Segment Start: DATASET EXCERPTS
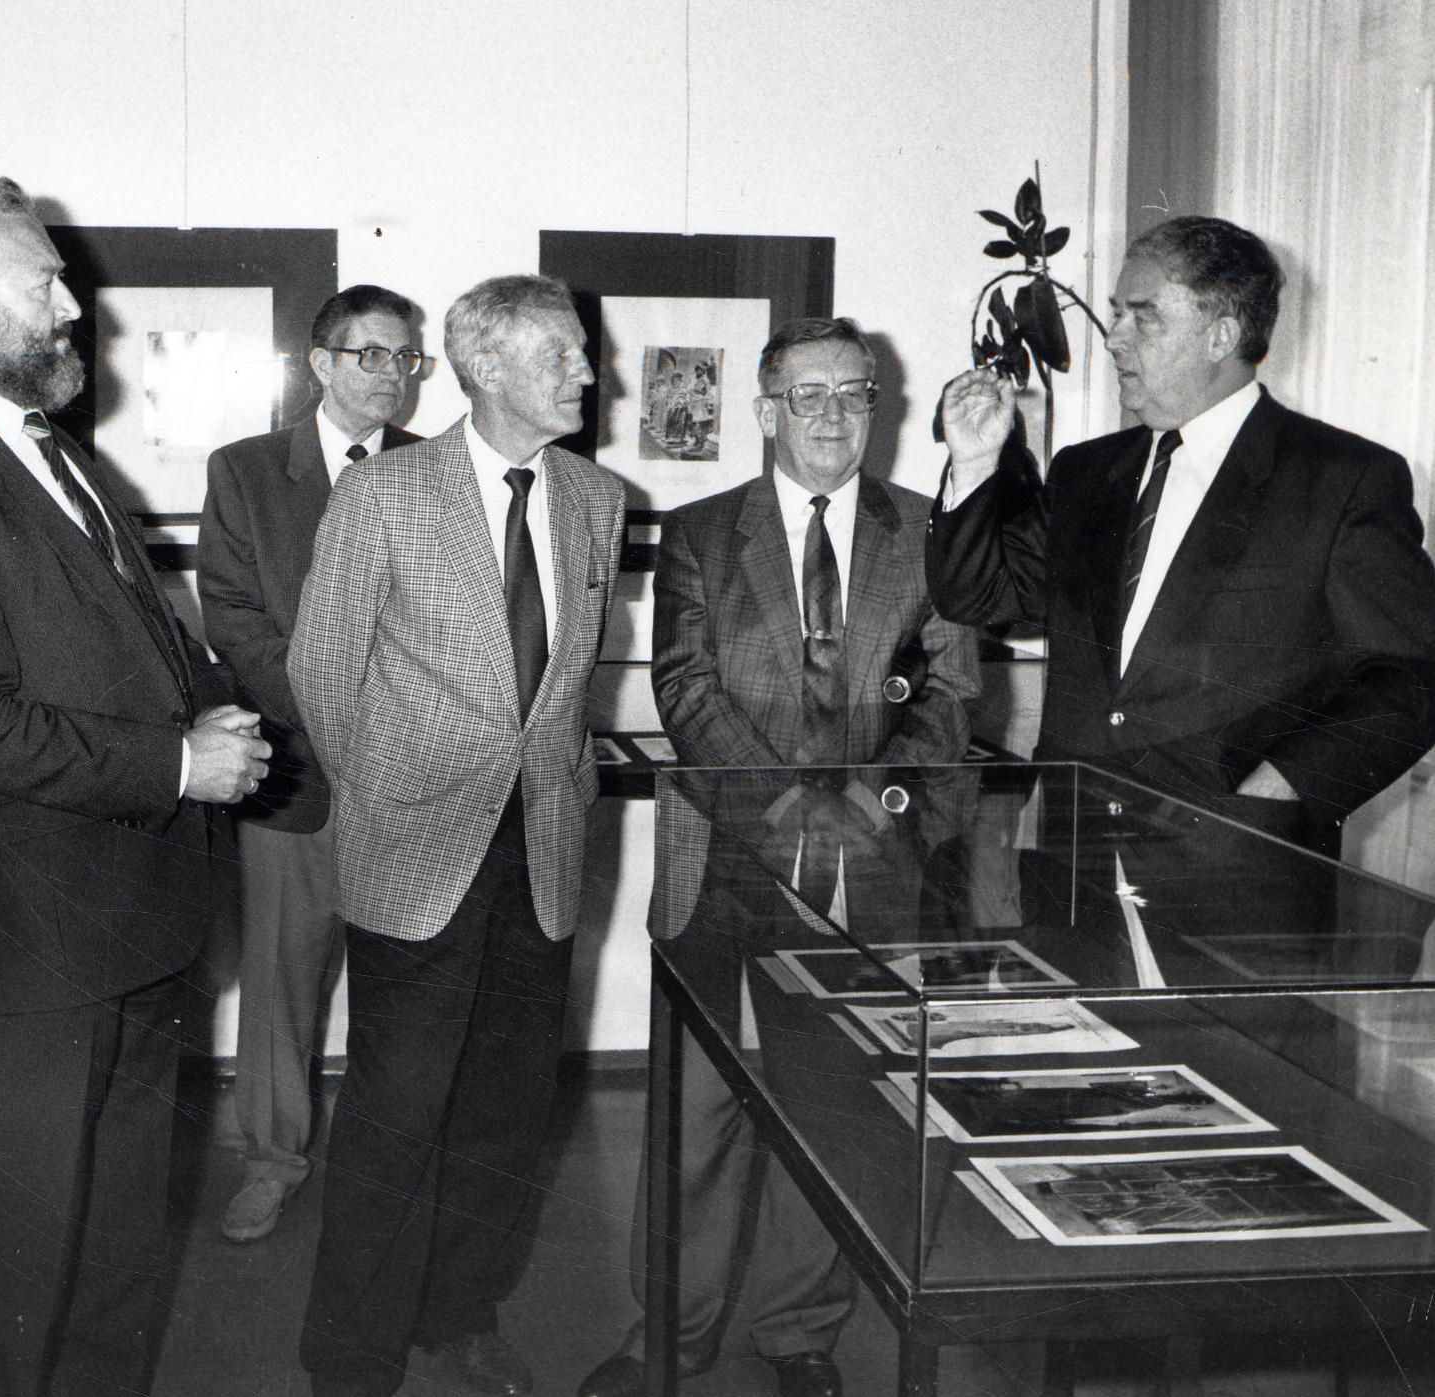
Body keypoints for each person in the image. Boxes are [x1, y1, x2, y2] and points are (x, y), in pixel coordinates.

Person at [0, 176, 270, 1395]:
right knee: (20, 1250)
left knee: (120, 1236)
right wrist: (181, 763)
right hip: (36, 931)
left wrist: (204, 707)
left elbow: (127, 645)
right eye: (44, 279)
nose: (72, 300)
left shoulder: (49, 453)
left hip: (136, 912)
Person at [580, 317, 977, 1397]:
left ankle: (802, 1331)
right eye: (810, 395)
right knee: (700, 1115)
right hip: (729, 857)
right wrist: (785, 805)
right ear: (765, 411)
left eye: (855, 393)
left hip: (876, 864)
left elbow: (950, 699)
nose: (836, 415)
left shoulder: (933, 533)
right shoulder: (705, 535)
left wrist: (859, 803)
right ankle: (673, 1327)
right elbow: (684, 687)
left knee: (838, 1104)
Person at [289, 273, 626, 1397]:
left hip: (542, 854)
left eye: (584, 353)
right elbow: (322, 673)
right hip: (416, 853)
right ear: (483, 366)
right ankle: (350, 1353)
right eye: (564, 354)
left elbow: (567, 683)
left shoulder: (597, 499)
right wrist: (390, 790)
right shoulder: (386, 496)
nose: (590, 372)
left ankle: (460, 1314)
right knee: (394, 1116)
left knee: (506, 1110)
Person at [931, 214, 1435, 856]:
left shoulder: (1341, 479)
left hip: (1236, 866)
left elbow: (1412, 678)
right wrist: (974, 464)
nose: (1113, 339)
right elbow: (980, 601)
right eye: (1117, 313)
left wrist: (1279, 790)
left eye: (1143, 317)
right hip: (1074, 859)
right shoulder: (1087, 472)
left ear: (1220, 335)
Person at [197, 284, 425, 1244]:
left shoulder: (439, 474)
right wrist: (342, 727)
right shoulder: (247, 471)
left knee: (409, 998)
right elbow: (236, 620)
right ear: (322, 364)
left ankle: (395, 1173)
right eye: (371, 354)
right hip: (297, 780)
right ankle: (272, 1161)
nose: (392, 375)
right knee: (282, 989)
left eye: (406, 357)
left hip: (416, 792)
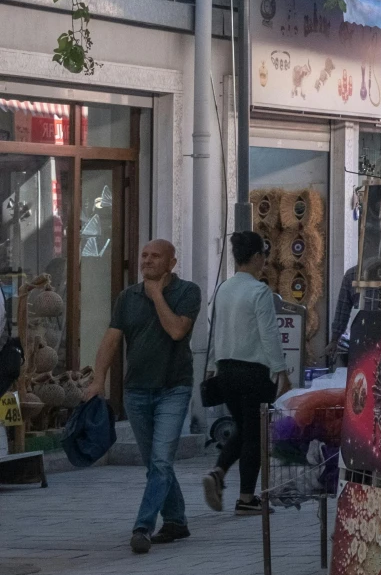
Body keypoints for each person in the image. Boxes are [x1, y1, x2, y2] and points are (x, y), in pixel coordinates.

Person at [85, 239, 202, 554]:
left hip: (174, 389)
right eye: (144, 255)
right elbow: (111, 340)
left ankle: (142, 527)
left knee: (161, 460)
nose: (147, 261)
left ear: (171, 263)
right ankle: (176, 521)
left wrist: (156, 295)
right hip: (136, 391)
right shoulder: (127, 298)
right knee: (156, 464)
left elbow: (177, 330)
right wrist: (99, 381)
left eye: (155, 256)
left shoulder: (188, 292)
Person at [202, 231, 294, 515]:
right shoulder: (259, 291)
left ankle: (218, 471)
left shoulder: (223, 289)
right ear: (256, 257)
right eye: (263, 257)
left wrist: (212, 366)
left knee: (244, 428)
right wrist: (281, 372)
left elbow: (215, 330)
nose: (264, 263)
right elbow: (269, 335)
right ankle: (246, 498)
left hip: (226, 371)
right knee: (255, 434)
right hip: (254, 373)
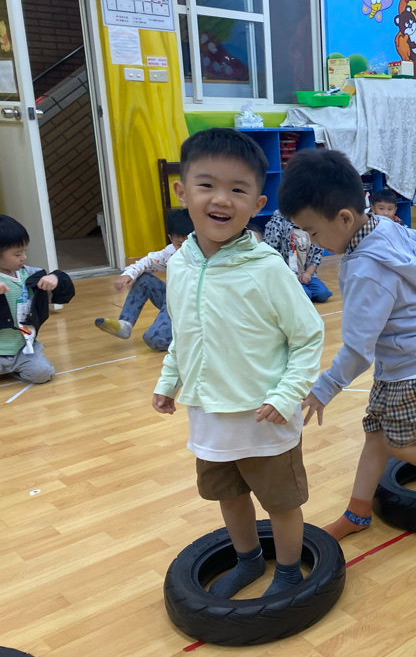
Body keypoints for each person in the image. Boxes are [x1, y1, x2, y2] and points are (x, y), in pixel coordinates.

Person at [277, 149, 416, 542]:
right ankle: (358, 512)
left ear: (344, 218)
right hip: (402, 363)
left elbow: (358, 349)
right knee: (376, 436)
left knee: (399, 444)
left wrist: (324, 388)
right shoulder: (383, 225)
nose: (312, 241)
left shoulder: (366, 270)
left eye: (312, 232)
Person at [152, 128, 325, 598]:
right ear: (182, 191)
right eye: (207, 185)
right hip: (207, 413)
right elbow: (183, 331)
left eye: (237, 189)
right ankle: (248, 560)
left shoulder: (268, 268)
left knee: (280, 503)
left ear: (257, 203)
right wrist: (168, 381)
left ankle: (287, 572)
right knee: (228, 495)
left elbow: (308, 336)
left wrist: (286, 395)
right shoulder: (180, 265)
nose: (221, 199)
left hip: (264, 416)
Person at [94, 208, 193, 350]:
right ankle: (125, 324)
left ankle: (190, 338)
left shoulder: (205, 255)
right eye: (179, 244)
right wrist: (128, 274)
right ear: (171, 239)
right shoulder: (170, 253)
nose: (184, 249)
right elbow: (147, 261)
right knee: (143, 279)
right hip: (172, 300)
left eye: (189, 244)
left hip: (191, 307)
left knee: (153, 339)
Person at [0, 215, 75, 384]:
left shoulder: (30, 274)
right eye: (17, 254)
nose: (24, 257)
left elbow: (65, 288)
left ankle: (13, 368)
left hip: (23, 349)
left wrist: (55, 278)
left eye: (24, 251)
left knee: (43, 373)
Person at [259, 209, 333, 303]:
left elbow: (317, 253)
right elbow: (271, 253)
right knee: (306, 295)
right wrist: (288, 275)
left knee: (323, 294)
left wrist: (308, 273)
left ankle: (298, 291)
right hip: (285, 275)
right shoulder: (277, 223)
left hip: (305, 274)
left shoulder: (313, 223)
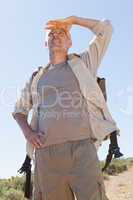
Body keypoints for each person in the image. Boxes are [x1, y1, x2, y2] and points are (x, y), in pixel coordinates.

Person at [12, 16, 119, 200]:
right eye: (51, 33)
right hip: (46, 155)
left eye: (62, 33)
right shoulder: (37, 78)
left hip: (83, 150)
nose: (56, 36)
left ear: (70, 42)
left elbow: (106, 29)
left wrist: (74, 21)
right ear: (45, 43)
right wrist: (29, 134)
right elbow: (18, 111)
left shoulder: (84, 63)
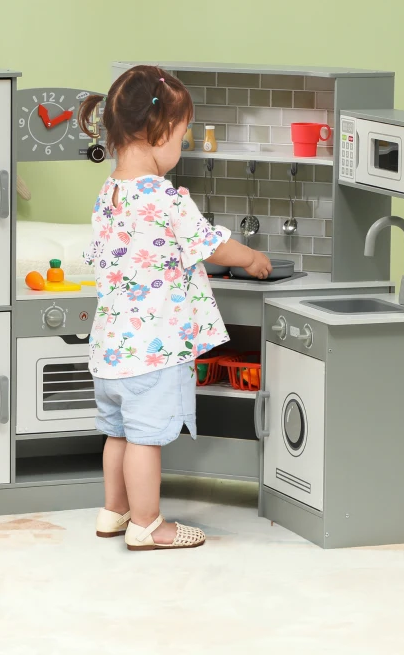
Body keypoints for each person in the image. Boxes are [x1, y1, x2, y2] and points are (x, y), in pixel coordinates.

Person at [80, 65, 272, 552]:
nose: (180, 149)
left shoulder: (110, 193)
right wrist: (249, 257)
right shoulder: (163, 197)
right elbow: (210, 245)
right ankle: (148, 525)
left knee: (117, 434)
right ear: (157, 132)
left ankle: (114, 511)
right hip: (154, 351)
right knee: (145, 440)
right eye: (182, 138)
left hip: (110, 352)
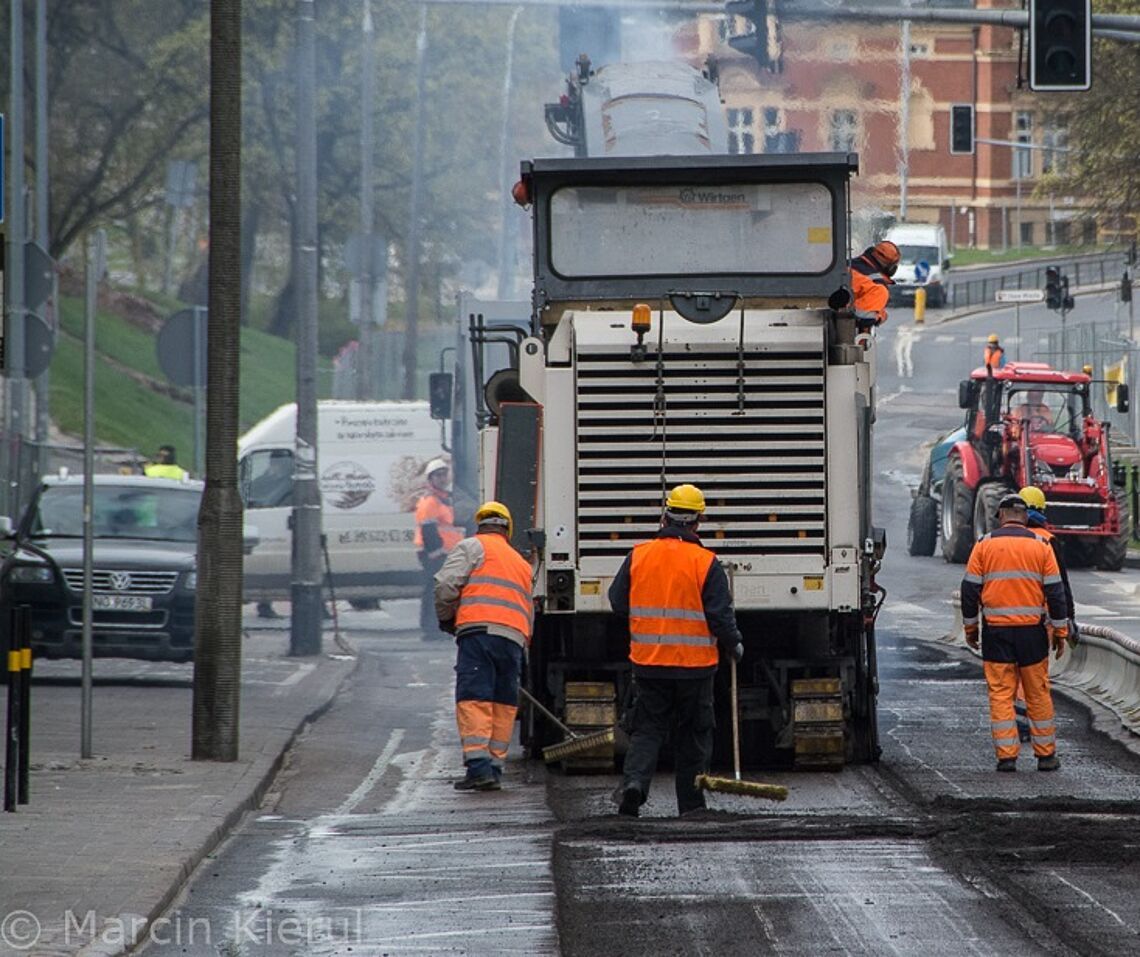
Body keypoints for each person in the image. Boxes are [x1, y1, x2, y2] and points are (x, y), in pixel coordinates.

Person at [607, 483, 745, 818]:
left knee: (648, 730)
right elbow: (718, 615)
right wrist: (734, 643)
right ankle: (692, 804)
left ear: (664, 515)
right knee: (694, 734)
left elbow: (617, 601)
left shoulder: (638, 555)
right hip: (695, 668)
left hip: (650, 664)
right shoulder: (705, 562)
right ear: (698, 521)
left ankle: (634, 786)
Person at [961, 493, 1069, 772]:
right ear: (1025, 517)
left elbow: (969, 590)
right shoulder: (1042, 545)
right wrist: (1060, 631)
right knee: (1037, 692)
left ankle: (1006, 756)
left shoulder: (984, 545)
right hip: (1032, 633)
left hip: (996, 633)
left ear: (1000, 516)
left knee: (1000, 694)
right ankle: (1046, 756)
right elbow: (1056, 594)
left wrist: (971, 628)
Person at [435, 501, 534, 791]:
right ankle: (493, 767)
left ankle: (478, 769)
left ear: (480, 525)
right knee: (504, 703)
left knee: (474, 698)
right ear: (508, 529)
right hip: (514, 638)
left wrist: (446, 619)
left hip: (479, 634)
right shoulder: (520, 562)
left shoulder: (472, 547)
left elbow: (445, 586)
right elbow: (529, 608)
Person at [1014, 485, 1078, 742]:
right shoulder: (1048, 541)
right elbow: (1061, 586)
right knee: (1036, 679)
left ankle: (1016, 725)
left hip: (1004, 621)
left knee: (1010, 677)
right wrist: (1068, 620)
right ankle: (1033, 727)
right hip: (1039, 622)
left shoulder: (1002, 539)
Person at [414, 458, 463, 639]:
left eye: (444, 474)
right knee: (434, 590)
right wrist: (436, 553)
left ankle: (437, 626)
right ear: (430, 479)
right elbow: (428, 529)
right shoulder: (430, 502)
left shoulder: (444, 500)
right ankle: (430, 627)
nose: (443, 478)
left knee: (440, 590)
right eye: (438, 475)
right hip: (434, 554)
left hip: (444, 553)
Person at [849, 240, 900, 328]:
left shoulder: (847, 265)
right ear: (891, 268)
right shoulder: (878, 288)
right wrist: (880, 316)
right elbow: (864, 318)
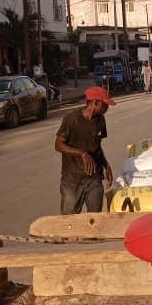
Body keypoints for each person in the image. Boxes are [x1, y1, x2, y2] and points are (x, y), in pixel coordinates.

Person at [55, 86, 116, 214]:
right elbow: (58, 145)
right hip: (72, 181)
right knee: (69, 223)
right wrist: (82, 153)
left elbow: (97, 146)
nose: (107, 108)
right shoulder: (71, 119)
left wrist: (106, 164)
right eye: (105, 104)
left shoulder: (100, 120)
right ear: (95, 103)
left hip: (94, 180)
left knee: (94, 221)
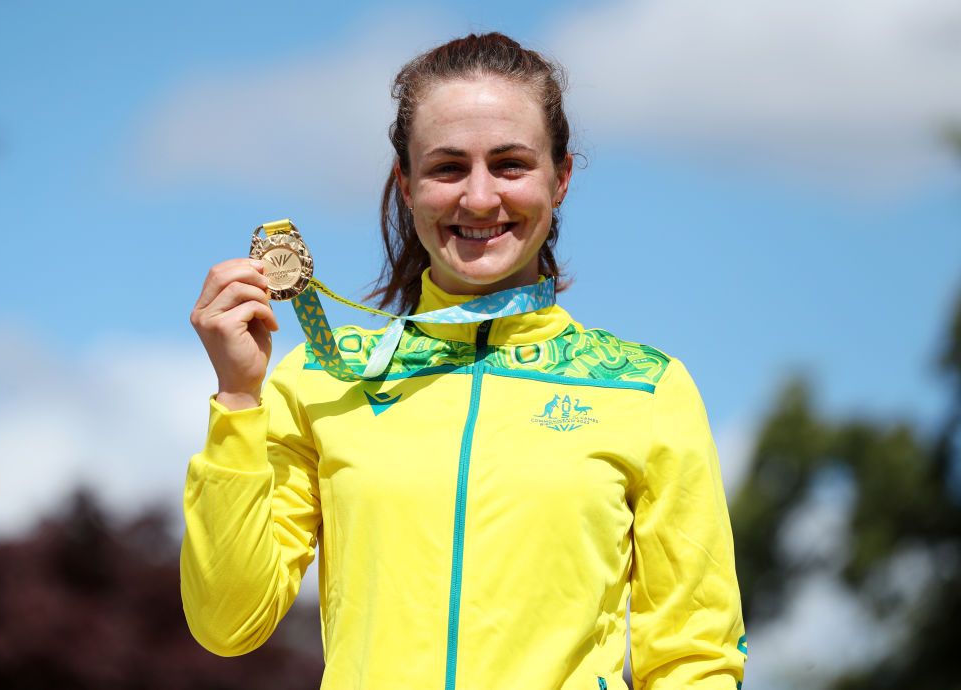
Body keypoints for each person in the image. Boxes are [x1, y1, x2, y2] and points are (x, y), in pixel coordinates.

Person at [181, 32, 747, 690]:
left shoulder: (646, 390)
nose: (479, 198)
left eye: (510, 165)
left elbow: (694, 660)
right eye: (448, 168)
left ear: (560, 177)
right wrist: (240, 400)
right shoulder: (324, 378)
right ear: (407, 183)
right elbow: (228, 621)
Segment End: DATASET EXCERPTS
→ WHAT THE EXERCISE ASKS: Among the entries above, the line containing "left shoulder: (597, 499)", the line containing "right hip: (1074, 859)", and all lines between them are to be restated word for word; nothing else belongs in the reply.

→ EXERCISE ANSWER:
left shoulder: (597, 499)
right wrist: (390, 790)
right shoulder: (386, 496)
nose: (590, 372)
left ankle: (460, 1314)
right knee: (394, 1116)
left knee: (506, 1110)
Person at [931, 214, 1435, 856]:
left shoulder: (1341, 479)
left hip: (1236, 866)
left elbow: (1412, 678)
right wrist: (974, 464)
nose: (1113, 339)
right elbow: (980, 601)
right eye: (1117, 313)
left wrist: (1279, 790)
left eye: (1143, 317)
right hip: (1074, 859)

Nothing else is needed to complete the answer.